### Exercise objective
Can you extract, word for word, the lines starting at the one that contains "Rendered at 1500 by 1125 pixels." and ending at the one that contains "text_box There are", with both of those lines included?

### Given data
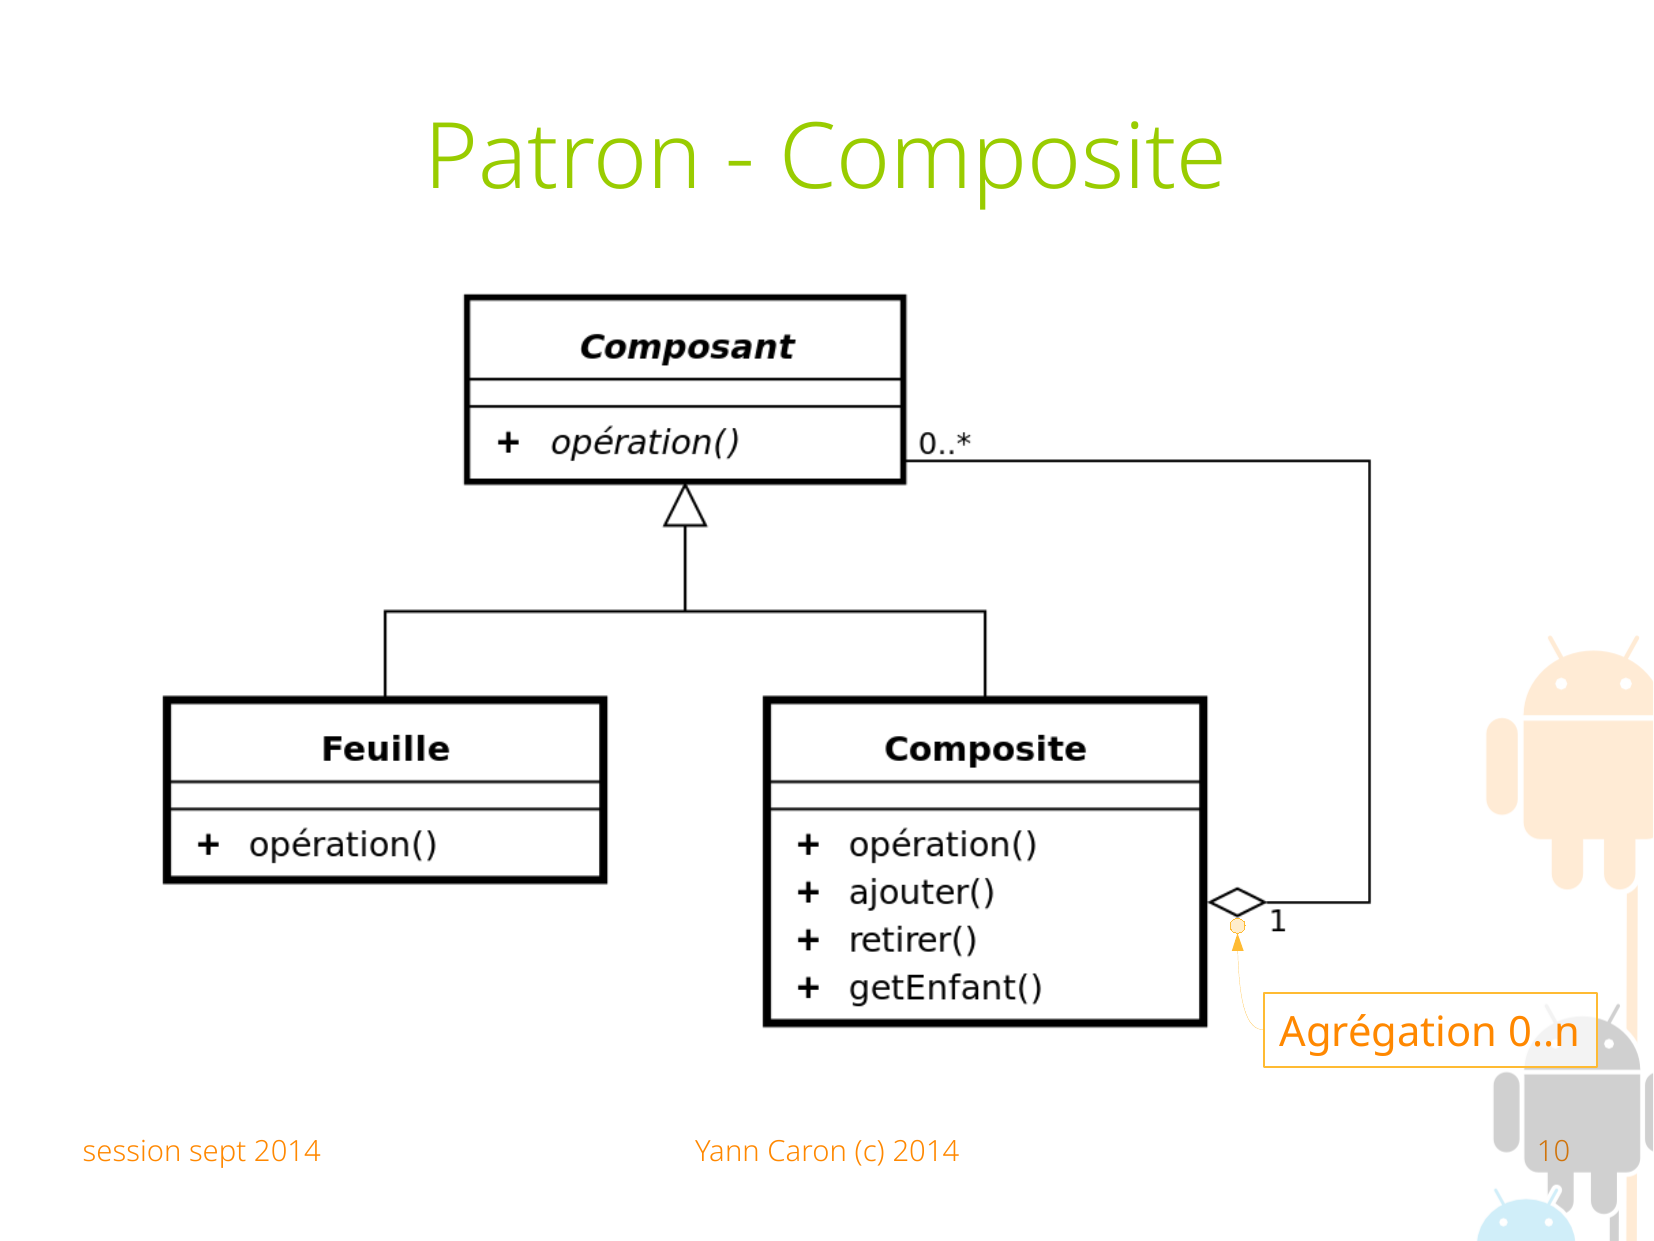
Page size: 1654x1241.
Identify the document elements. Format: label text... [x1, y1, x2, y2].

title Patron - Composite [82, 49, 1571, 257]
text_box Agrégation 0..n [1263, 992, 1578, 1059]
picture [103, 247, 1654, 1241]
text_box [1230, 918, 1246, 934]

--

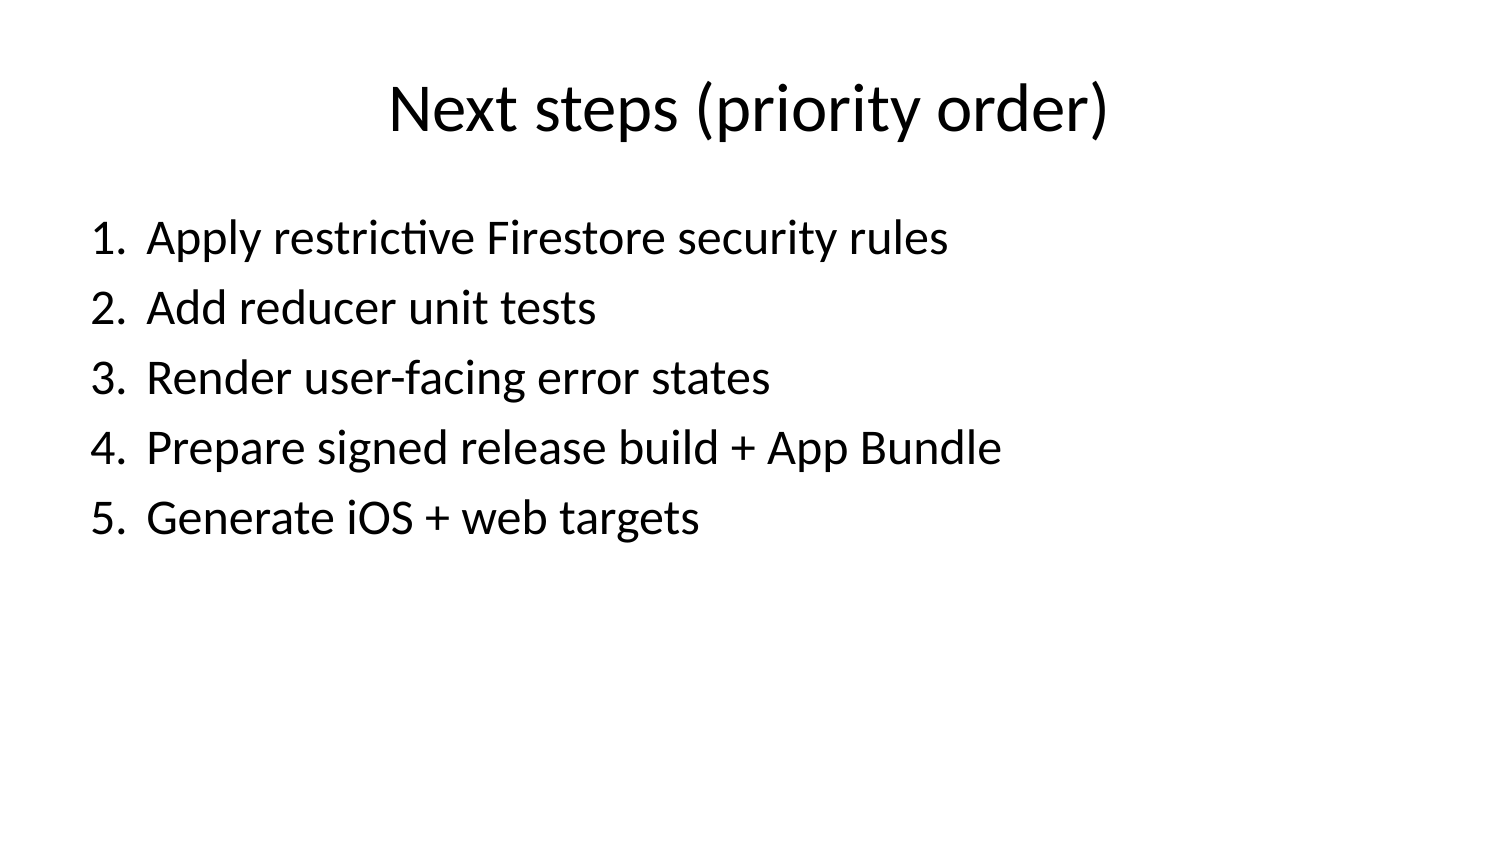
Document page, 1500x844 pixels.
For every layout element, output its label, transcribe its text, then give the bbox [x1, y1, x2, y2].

* * *

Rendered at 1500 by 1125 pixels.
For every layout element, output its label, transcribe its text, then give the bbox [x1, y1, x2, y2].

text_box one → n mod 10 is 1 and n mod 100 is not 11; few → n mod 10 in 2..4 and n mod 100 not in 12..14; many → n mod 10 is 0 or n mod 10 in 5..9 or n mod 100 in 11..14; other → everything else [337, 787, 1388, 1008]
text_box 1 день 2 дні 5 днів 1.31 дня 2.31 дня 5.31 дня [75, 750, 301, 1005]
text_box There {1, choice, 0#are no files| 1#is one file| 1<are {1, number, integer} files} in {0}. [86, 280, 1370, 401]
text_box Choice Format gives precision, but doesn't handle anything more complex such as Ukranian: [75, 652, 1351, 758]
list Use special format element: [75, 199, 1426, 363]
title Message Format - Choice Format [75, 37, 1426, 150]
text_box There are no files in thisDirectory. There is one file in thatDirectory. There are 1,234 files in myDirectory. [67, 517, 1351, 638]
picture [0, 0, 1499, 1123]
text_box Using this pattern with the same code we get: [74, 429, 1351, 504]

### Written response
Rendered at 1500 by 1125 pixels.
For every layout element, output its label, transcribe its text, then give the bbox [x1, y1, x2, y2].

text_box one → n mod 10 is 1 and n mod 100 is not 11; few → n mod 10 in 2..4 and n mod 100 not in 12..14; many → n mod 10 is 0 or n mod 10 in 5..9 or n mod 100 in 11..14; other → everything else [337, 787, 1388, 1008]
text_box 1 день 2 дні 5 днів 1.31 дня 2.31 дня 5.31 дня [75, 750, 301, 1005]
text_box There {1, choice, 0#are no files| 1#is one file| 1<are {1, number, integer} files} in {0}. [86, 280, 1370, 401]
text_box Choice Format gives precision, but doesn't handle anything more complex such as Ukranian: [75, 652, 1351, 758]
list Use special format element: [75, 199, 1426, 363]
title Message Format - Choice Format [75, 37, 1426, 150]
text_box There are no files in thisDirectory. There is one file in thatDirectory. There are 1,234 files in myDirectory. [67, 517, 1351, 638]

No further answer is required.